Beam forming (BF) and Blind Source Separation (BSS) are always two interesting methodologies to witness in order to separate two sources. BSS in frequency domain have been facing a serious issue of permutation ambiguity while performing source separation using Independent Component Analysis (ICA). Permutation Ambiguity is a problem of mismatch of any frequency lines between the sources, so the separation in the time domain cannot exhibit a perfect separation due to the frequency components of other sources present in the time signal of one source. Various methods have been adopted all through the years of research to get rid of this critical issue and no perfect results are produced so far. The proposed method of combining BF to BSS seems to be a good approach as BF mainly depends on time difference of arrival information (delay) between the reference microphone to the consecutive microphones. The original delay information is compared to the estimated delays for each frequency lines in order to realign the frequency lines if they see a permutation by ICA. So, there is no possibility of frequency mismatch still existing when the delay information is operated as a major concern. The performance is measured using Signal to Interference Ratio measurement where Beamforming approach seems to have an improved performance compared to other existing methods. Simulation results show performance comparison. The algorithm is tested using two speech sources in a free field environment. We use Short Time Fourier Transform (STFT) for frequency domain transformation

Keywords

Blind Source Separation, Beam forming, Independent Component Analysis, Time Difference of Arrival, Signal to Interference Ratio.

INTRODUCTION

Blind Source Separation (BSS) is the process of estimating source signals from the observed signals from any input channel like microphones. Here, the independence of each signal corresponds to the separation of sources.

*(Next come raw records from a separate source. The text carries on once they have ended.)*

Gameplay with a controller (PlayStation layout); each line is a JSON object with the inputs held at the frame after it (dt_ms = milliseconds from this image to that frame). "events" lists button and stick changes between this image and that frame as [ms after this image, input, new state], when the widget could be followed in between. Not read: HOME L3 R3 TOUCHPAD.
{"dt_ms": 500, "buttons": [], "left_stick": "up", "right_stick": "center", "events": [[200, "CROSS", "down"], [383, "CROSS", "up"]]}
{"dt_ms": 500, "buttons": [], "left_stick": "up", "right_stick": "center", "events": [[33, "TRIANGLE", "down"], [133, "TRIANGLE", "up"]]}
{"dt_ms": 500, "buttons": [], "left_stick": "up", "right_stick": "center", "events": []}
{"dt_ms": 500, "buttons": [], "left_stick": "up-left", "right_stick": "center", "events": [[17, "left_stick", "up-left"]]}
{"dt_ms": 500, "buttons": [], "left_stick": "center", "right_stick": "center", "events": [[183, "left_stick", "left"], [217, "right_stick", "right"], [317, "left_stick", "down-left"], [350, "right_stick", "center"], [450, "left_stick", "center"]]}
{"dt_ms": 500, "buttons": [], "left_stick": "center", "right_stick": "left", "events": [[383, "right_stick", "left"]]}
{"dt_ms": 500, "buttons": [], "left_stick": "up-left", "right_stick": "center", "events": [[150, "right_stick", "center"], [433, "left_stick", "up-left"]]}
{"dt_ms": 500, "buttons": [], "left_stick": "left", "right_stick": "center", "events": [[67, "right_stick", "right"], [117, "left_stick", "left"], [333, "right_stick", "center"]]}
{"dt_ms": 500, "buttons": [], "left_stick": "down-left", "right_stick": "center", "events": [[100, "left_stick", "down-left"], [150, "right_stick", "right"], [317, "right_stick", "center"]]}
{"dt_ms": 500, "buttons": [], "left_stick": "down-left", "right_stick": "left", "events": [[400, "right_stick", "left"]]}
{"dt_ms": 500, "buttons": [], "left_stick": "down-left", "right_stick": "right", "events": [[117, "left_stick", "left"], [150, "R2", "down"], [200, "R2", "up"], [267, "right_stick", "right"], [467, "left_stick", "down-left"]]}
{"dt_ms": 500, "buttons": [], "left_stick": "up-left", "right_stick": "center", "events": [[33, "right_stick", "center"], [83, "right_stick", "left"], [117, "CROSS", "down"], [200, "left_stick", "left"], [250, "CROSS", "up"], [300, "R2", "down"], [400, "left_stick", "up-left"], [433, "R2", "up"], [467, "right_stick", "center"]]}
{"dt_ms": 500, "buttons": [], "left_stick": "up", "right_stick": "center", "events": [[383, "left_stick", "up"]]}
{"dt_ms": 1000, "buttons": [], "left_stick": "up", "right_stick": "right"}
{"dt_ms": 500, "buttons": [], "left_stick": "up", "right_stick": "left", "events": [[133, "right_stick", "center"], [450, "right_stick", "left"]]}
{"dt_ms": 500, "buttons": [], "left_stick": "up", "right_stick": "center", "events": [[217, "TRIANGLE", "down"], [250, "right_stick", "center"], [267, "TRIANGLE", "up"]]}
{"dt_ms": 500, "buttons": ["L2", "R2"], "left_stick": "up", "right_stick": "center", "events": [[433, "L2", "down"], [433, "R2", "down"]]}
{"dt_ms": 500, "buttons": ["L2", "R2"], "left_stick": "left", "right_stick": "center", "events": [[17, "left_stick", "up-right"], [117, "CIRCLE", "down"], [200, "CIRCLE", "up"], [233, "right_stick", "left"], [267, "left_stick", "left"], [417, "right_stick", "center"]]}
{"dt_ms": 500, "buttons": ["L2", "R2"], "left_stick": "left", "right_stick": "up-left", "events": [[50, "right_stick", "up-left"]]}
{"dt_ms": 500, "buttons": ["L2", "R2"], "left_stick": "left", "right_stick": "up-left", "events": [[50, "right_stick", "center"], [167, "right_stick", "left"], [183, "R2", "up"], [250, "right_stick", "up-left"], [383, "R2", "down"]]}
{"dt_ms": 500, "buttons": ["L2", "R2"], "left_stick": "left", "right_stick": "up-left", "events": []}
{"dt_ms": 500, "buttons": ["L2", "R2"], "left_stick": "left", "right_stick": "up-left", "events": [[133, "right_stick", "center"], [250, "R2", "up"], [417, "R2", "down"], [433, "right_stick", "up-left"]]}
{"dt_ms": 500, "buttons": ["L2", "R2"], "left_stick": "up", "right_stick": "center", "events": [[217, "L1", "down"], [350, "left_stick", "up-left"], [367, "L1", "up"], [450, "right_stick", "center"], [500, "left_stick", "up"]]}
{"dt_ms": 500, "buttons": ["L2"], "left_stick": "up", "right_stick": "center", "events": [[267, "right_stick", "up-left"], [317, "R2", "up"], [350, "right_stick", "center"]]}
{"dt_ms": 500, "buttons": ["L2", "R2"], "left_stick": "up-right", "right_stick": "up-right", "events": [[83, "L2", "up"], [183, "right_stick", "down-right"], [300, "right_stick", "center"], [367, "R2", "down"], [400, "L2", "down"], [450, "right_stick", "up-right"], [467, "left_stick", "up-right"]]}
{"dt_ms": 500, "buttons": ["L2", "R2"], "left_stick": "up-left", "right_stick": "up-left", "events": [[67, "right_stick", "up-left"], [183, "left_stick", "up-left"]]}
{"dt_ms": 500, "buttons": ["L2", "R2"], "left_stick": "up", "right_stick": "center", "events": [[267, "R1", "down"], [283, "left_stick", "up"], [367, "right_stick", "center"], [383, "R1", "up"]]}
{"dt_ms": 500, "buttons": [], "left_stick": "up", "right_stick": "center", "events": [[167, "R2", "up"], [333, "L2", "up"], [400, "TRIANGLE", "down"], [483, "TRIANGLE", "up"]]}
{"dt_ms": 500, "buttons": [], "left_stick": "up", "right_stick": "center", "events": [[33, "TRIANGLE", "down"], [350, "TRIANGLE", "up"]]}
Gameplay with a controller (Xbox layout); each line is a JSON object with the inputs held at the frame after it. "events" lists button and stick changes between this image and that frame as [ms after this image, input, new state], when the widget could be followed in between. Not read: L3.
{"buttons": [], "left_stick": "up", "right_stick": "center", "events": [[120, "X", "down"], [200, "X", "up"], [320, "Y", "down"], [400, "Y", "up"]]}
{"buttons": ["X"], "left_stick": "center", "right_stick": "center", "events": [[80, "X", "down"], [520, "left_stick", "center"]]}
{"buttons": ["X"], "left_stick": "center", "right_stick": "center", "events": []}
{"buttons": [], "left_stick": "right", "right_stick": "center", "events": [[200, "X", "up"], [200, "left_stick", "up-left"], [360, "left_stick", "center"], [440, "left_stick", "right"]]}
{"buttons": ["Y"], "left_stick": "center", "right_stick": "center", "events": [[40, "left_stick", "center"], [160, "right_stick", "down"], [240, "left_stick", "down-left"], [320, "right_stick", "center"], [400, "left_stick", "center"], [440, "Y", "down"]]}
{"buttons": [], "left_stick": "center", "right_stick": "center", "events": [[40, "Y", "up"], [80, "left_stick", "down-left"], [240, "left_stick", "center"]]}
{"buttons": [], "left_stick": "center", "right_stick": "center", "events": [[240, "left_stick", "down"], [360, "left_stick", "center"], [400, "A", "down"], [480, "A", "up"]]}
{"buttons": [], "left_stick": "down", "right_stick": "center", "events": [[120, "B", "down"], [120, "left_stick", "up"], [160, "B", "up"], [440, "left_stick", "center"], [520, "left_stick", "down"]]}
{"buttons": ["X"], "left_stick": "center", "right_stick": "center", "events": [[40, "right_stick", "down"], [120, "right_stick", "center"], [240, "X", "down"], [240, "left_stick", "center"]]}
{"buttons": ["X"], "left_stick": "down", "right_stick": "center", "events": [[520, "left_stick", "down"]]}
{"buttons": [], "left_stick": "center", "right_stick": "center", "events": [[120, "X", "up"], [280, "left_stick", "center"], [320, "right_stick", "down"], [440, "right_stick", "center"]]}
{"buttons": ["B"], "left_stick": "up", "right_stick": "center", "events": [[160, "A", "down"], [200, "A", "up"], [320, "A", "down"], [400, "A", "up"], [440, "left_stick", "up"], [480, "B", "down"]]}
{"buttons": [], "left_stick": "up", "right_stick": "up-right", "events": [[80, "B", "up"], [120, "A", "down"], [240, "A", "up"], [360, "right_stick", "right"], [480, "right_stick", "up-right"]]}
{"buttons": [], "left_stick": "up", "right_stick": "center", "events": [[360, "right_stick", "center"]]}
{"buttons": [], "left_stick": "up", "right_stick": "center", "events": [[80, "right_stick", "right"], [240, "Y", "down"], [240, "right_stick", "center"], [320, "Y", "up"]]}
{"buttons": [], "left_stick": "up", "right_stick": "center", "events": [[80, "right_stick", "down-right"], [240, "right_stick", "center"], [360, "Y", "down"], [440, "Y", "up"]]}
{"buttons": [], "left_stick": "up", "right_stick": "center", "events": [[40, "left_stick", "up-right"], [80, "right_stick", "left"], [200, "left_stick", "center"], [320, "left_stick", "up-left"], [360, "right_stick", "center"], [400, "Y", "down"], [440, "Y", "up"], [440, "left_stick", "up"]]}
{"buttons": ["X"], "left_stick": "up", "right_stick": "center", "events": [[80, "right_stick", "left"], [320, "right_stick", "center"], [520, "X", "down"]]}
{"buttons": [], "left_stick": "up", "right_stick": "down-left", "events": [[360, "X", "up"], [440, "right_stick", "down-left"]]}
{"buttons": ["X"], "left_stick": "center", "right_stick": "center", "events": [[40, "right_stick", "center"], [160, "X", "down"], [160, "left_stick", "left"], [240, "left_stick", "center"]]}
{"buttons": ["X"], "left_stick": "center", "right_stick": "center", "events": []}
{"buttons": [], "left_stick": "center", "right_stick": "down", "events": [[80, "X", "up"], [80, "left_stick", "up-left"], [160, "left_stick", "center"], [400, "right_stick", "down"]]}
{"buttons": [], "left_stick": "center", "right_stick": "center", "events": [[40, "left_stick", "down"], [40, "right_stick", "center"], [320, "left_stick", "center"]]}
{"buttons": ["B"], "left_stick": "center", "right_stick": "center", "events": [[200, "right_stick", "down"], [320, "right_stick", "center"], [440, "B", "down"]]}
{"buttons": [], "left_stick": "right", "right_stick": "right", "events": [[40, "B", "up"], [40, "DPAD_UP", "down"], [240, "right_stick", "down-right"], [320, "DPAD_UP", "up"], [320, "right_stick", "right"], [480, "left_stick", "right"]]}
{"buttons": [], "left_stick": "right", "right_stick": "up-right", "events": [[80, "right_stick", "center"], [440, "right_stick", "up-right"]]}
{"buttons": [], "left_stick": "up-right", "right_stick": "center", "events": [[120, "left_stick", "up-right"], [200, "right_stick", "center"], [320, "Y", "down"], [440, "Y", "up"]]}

Similarly, Beamforming is an array signal processing technique which is used to localize sources from different directions. This uses number of linearly arranged microphones. Both these have their own uniqueness and disadvantages as long as they are implemented separately in different applications. Applications like speech enhancement, hearing aids, conference telephony, party gathering, noise-robust speech recognitions and hands-free telecommunication systems requires these processes to have source intelligibility without any irregularities. When BSS is combined with beamforming, it is possible to overcome the drawbacks faced in both the processes. The Beamforming approach is robust since a misalignment at a frequency does not affect other frequencies while in other approaches misalignment may cause consecutive misalignments [1]. Beamforming defines the direction of arrival from Delay and Sum Beamforming algorithm and BSS uses ICA algorithm where both can be made to meet at a common point in order to solve the issue of source separation. This project deals with the point where they both are expected to be combined and the constraints that have to be considered to do this combination.

SURVEY OF RELATED WORKS

Different approaches exist to solve this problem. Basically the permutations can be picked out and frequency band switching is done. The basic idea is to locate the permutations by noticing sudden changes in some properties of the filters or the spectra of the estimated components. In [2] paper, Broadband beamforming with wavelet filter banks were used in the speech enhancement systems to retriever full-band speech signals. In [3] Blind beamforming algorithms were used to recover desired signals without array geometry knowledge. They used multi-stage constant modulus array algorithm to recover the independent signals and also estimate the direction of arrival angles. In [4] paper, they used methods like envelope continuity and filter continuity while using ICA framework to separate sound sources. In [4], null-beamforming based on the direction of arrival was used to optimise and converge ICA algorithm. In our paper, we use a simple Beamforming approach that gives a time difference of arrival estimation which we have used as an apriori information over every frequency lines to separate the mixed sources.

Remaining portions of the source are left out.